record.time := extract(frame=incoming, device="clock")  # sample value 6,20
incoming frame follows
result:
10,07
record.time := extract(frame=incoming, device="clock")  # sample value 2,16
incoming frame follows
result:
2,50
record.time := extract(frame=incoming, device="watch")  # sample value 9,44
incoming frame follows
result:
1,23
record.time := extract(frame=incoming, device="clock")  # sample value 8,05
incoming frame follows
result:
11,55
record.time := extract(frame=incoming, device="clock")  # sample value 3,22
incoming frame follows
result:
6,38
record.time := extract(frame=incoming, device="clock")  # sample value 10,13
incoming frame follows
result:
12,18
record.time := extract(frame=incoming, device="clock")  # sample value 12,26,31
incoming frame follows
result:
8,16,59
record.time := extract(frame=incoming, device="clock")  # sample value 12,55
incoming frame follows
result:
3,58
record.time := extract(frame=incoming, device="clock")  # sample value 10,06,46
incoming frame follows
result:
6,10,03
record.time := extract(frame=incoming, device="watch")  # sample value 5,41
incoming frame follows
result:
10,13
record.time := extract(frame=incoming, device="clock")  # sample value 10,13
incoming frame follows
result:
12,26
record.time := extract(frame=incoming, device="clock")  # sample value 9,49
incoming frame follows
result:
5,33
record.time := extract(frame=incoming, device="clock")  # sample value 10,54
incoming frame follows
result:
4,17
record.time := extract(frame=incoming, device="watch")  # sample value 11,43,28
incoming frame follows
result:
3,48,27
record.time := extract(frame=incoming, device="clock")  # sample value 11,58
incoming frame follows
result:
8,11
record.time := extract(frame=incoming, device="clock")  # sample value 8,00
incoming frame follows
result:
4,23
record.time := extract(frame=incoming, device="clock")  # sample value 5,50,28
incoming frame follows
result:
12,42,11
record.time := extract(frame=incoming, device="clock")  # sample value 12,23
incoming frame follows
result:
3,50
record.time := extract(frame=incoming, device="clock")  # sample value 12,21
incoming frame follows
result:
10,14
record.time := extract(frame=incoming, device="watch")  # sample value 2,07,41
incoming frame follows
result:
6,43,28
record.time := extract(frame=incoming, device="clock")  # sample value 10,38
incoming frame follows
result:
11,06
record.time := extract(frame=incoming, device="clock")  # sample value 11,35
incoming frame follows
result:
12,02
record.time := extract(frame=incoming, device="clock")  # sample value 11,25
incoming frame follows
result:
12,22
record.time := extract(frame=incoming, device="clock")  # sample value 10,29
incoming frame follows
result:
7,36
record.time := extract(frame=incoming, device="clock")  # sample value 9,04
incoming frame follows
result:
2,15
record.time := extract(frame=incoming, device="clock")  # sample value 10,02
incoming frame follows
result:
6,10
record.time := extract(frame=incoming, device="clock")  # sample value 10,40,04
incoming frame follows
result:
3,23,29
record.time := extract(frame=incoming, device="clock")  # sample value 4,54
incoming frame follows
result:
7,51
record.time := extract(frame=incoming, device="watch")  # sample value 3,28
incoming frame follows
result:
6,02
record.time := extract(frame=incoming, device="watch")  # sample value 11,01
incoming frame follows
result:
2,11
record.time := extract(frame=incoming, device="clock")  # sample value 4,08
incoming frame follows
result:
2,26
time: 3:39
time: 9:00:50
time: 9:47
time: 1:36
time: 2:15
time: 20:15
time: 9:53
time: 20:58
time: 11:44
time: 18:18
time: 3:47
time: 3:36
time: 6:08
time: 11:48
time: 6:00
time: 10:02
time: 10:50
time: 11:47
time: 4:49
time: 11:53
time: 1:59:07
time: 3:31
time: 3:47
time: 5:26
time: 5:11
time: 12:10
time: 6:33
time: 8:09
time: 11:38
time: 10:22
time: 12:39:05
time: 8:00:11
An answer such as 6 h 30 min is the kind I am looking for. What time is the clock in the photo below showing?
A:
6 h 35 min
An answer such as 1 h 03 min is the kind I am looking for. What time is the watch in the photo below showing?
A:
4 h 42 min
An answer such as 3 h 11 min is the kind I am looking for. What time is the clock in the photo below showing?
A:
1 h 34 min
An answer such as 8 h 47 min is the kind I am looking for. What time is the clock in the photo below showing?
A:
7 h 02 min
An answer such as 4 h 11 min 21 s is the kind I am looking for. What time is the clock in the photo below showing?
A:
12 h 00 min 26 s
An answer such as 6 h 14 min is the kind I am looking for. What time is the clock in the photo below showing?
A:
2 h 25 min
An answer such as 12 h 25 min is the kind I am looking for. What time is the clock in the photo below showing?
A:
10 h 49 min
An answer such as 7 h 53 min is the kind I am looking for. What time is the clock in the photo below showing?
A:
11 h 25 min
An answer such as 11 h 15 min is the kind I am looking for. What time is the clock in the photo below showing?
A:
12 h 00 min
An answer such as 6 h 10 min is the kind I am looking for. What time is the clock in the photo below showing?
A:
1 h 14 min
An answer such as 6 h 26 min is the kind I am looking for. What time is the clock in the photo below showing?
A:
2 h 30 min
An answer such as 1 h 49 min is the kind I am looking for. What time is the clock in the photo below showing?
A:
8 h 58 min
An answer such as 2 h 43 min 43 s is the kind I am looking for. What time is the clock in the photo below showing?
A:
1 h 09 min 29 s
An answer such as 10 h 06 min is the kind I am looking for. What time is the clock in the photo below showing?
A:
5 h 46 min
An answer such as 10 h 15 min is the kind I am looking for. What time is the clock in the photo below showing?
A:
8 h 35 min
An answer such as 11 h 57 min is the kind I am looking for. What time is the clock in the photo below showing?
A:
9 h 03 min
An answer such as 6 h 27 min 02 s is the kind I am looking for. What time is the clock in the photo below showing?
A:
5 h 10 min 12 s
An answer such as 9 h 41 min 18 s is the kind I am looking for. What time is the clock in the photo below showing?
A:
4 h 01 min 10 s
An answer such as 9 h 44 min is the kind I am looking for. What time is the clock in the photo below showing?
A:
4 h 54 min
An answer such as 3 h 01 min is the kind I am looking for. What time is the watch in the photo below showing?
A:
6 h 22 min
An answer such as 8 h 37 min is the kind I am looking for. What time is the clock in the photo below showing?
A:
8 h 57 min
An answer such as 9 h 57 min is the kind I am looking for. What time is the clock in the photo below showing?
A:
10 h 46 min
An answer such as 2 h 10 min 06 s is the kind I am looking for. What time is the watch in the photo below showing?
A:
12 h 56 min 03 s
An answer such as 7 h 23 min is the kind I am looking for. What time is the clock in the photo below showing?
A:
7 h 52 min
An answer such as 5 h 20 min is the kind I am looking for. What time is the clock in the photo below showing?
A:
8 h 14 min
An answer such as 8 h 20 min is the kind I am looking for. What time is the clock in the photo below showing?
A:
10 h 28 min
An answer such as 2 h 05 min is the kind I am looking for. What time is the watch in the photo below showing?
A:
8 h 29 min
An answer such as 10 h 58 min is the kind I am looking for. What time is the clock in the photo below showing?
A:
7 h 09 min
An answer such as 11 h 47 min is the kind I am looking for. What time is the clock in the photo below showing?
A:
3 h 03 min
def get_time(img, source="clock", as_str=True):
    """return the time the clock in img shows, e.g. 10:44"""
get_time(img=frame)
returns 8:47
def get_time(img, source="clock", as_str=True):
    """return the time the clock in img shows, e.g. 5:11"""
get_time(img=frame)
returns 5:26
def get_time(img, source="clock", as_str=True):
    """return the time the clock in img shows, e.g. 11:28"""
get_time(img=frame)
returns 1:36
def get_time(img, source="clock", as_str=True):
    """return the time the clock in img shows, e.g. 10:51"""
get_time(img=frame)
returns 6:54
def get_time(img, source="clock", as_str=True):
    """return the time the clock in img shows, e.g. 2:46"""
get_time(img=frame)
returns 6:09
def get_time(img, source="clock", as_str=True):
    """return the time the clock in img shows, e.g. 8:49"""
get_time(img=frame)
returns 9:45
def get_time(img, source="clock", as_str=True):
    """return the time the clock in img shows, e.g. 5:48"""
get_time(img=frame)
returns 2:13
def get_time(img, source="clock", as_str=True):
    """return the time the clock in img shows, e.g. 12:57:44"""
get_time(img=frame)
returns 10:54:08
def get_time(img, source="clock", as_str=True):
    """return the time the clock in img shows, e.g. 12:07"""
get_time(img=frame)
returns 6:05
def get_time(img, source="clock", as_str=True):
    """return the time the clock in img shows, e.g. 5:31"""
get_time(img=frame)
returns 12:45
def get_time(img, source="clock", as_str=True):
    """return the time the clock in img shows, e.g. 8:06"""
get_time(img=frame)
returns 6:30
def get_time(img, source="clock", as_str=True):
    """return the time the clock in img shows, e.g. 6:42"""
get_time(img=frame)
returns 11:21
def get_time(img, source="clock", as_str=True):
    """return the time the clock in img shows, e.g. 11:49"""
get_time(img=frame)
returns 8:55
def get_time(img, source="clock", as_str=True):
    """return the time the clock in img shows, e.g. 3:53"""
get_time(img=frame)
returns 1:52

————————

What this task involves
In the stretch from the line containing "time: 11:47" through the line containing "10 h 49 min", change "kind" to "sort" and leave everything else as it is. Give back only those lines.

Task answer
time: 11:47
time: 4:49
time: 11:53
time: 1:59:07
time: 3:31
time: 3:47
time: 5:26
time: 5:11
time: 12:10
time: 6:33
time: 8:09
time: 11:38
time: 10:22
time: 12:39:05
time: 8:00:11
An answer such as 6 h 30 min is the sort I am looking for. What time is the clock in the photo below showing?
A:
6 h 35 min
An answer such as 1 h 03 min is the sort I am looking for. What time is the watch in the photo below showing?
A:
4 h 42 min
An answer such as 3 h 11 min is the sort I am looking for. What time is the clock in the photo below showing?
A:
1 h 34 min
An answer such as 8 h 47 min is the sort I am looking for. What time is the clock in the photo below showing?
A:
7 h 02 min
An answer such as 4 h 11 min 21 s is the sort I am looking for. What time is the clock in the photo below showing?
A:
12 h 00 min 26 s
An answer such as 6 h 14 min is the sort I am looking for. What time is the clock in the photo below showing?
A:
2 h 25 min
An answer such as 12 h 25 min is the sort I am looking for. What time is the clock in the photo below showing?
A:
10 h 49 min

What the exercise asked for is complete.